Good thing you've disected a few of these. I'd be scratching my head over that unsorted pile of screws and parts ... which goes where?!?

You should embed your pics. After you attached, click on each pic icon individually. Highlight the URL address at the top, and Ctrl-C copy to the clipboard. Then, back in your post editor, click on the little "mountain" icon to insert the photo URL inbetween IMG tags like this:










Presto ... image seen in post, and you can add comments above or below each image.

TJ


----------



## imatt88 (Jan 31, 2010)

OMG

How the heck do your keep track of all the fiddly bits?:laugh:


----------



## flyernut (Oct 31, 2010)

tjcruiser said:


> Flyernut,
> 
> Good thing you've disected a few of these. I'd be scratching my head over that unsorted pile of screws and parts ... which goes where?!?
> 
> ...


This is my first one to take apart. The biggest headache is getting the linkages all sync'ed with the other side. It's just not a matter of putting stuff together. It's just as important as quartering.


----------



## flyernut (Oct 31, 2010)

imatt88 said:


> OMG
> 
> How the heck do your keep track of all the fiddly bits?:laugh:


Ha!! I never took one of these apart before so I took pictures of things before I took it apart. The only thing wrong with that is all the pictures I took were blurred, and I couldn't use them!!! Luckily, I had the other loco I just bought and the linkages are the same. I only used to other loco to check if I did it right. Kinda like a little test for myself. You have to experiment and jump into this stuff.


----------



## flyernut (Oct 31, 2010)

tjcruiser said:


> Flyernut,
> 
> Good thing you've disected a few of these. I'd be scratching my head over that unsorted pile of screws and parts ... which goes where?!?
> 
> ...


I appreciate the help with the 'puter!!!But you're talking to a guy who still has an 8-track player in his car,lol...


----------



## imatt88 (Jan 31, 2010)

Flyer,


I got a Led Zepplin 8-track for you if you need it:laugh::laugh:


----------



## flyernut (Oct 31, 2010)

imatt88 said:


> Flyer,
> 
> 
> I got a Led Zepplin 8-track for you if you need it:laugh::laugh:


Probably got it, lol.....


----------



## tjcruiser (Jan 10, 2010)

flyernut said:


> I appreciate the help with the 'puter!!!But you're talking to a guy who still has an 8-track player in his car,lol...
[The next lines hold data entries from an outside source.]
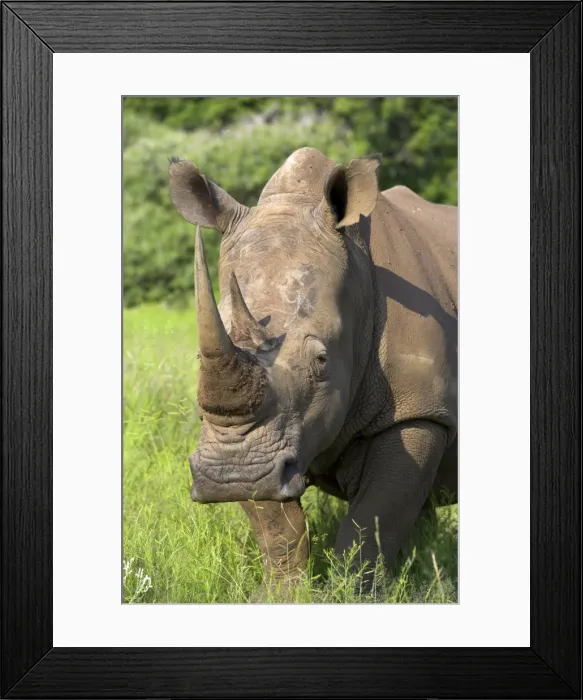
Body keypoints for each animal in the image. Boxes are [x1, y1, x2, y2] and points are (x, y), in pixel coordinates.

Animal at [169, 147, 457, 588]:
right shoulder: (264, 445)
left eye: (321, 361)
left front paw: (353, 592)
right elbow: (277, 526)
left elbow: (373, 521)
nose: (231, 474)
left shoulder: (419, 411)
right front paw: (281, 594)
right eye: (198, 361)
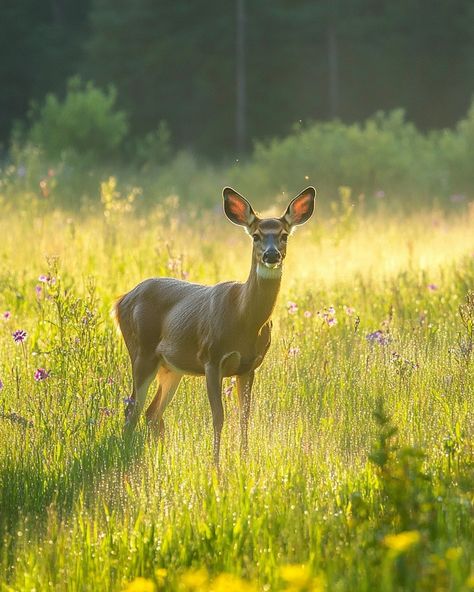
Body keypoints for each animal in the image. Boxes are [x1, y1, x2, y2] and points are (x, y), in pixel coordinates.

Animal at [114, 187, 314, 464]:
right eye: (256, 236)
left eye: (284, 235)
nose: (271, 254)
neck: (244, 318)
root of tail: (121, 300)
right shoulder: (211, 357)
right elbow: (218, 417)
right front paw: (216, 464)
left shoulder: (249, 366)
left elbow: (244, 418)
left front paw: (244, 459)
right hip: (141, 351)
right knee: (131, 408)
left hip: (171, 367)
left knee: (152, 413)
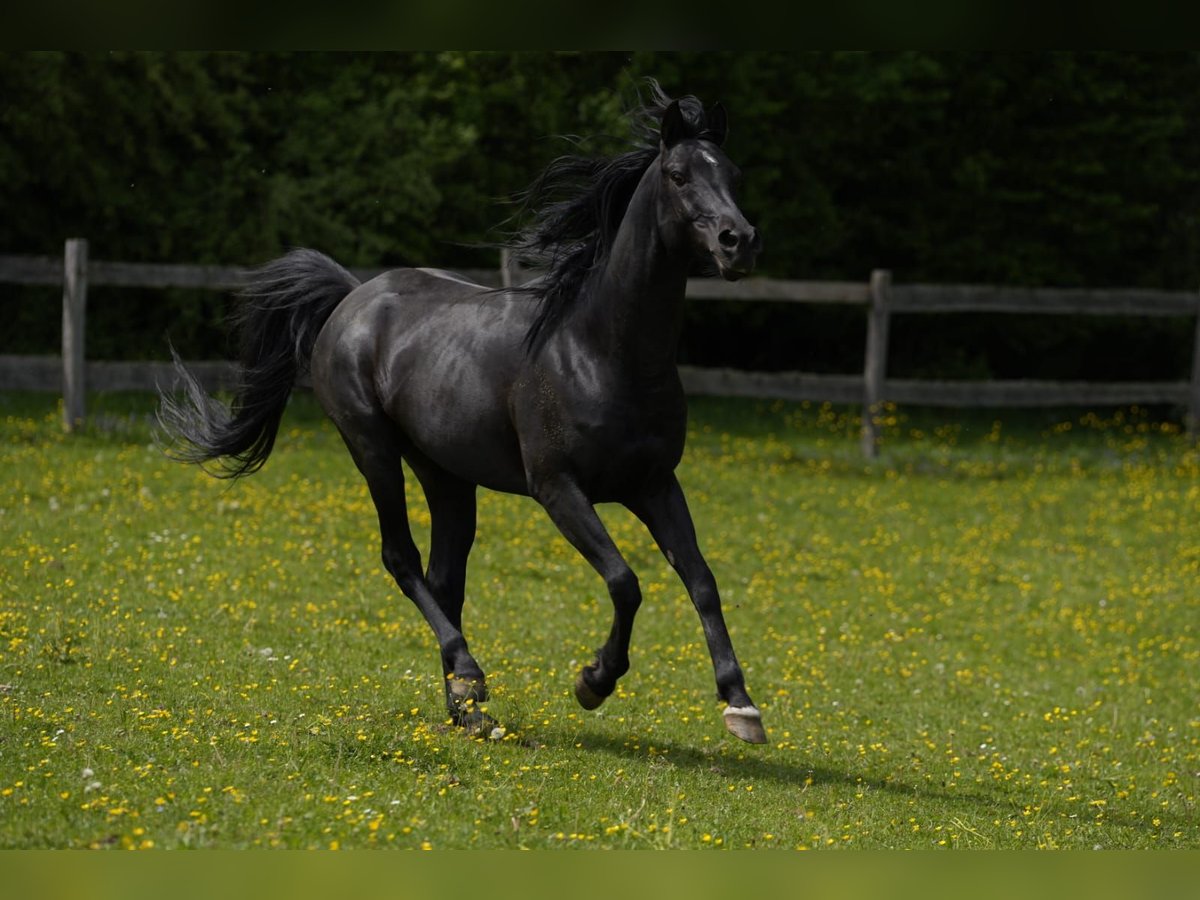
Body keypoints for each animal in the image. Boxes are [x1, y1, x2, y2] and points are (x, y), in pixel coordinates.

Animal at [157, 82, 768, 748]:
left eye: (734, 174)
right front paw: (593, 682)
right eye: (679, 175)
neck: (601, 348)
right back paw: (472, 678)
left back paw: (467, 706)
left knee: (444, 578)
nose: (739, 241)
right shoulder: (558, 489)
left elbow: (702, 580)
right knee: (401, 560)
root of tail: (352, 296)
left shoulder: (655, 484)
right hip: (373, 451)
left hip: (447, 476)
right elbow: (624, 582)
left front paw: (740, 705)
C'mon ... you can do it ...










Easy!

You know you can ...

TJ


----------



## flyernut (Oct 31, 2010)

tjcruiser said:


> C'mon ... you can do it ...
> 
> 
> 
> ...


HA!!! I'll try....


----------



## T-Man (May 16, 2008)

*I wanted to see this*

I find, I don't need a large picture very often.
Around 6oo to 650 pixels wide is a good size.
I use paint to resize them. Sometimes I use the medium size in photobucket. When I have a lot, then I just link them up. Members can always go there since I have more pictures there.


----------



## T-Man (May 16, 2008)

Here is your picture reduced to 32% with paint.










I thought I lost the big post. Good to see it.
The width on yours is 1000 as compared to 320 on the reduced picture.


----------



## Reckers (Oct 11, 2009)

I like big pics----more detail!


----------



## T-Man (May 16, 2008)

Of course, you're sitting on a potty looking at S gage pictures!
Been doing that for years and years.


----------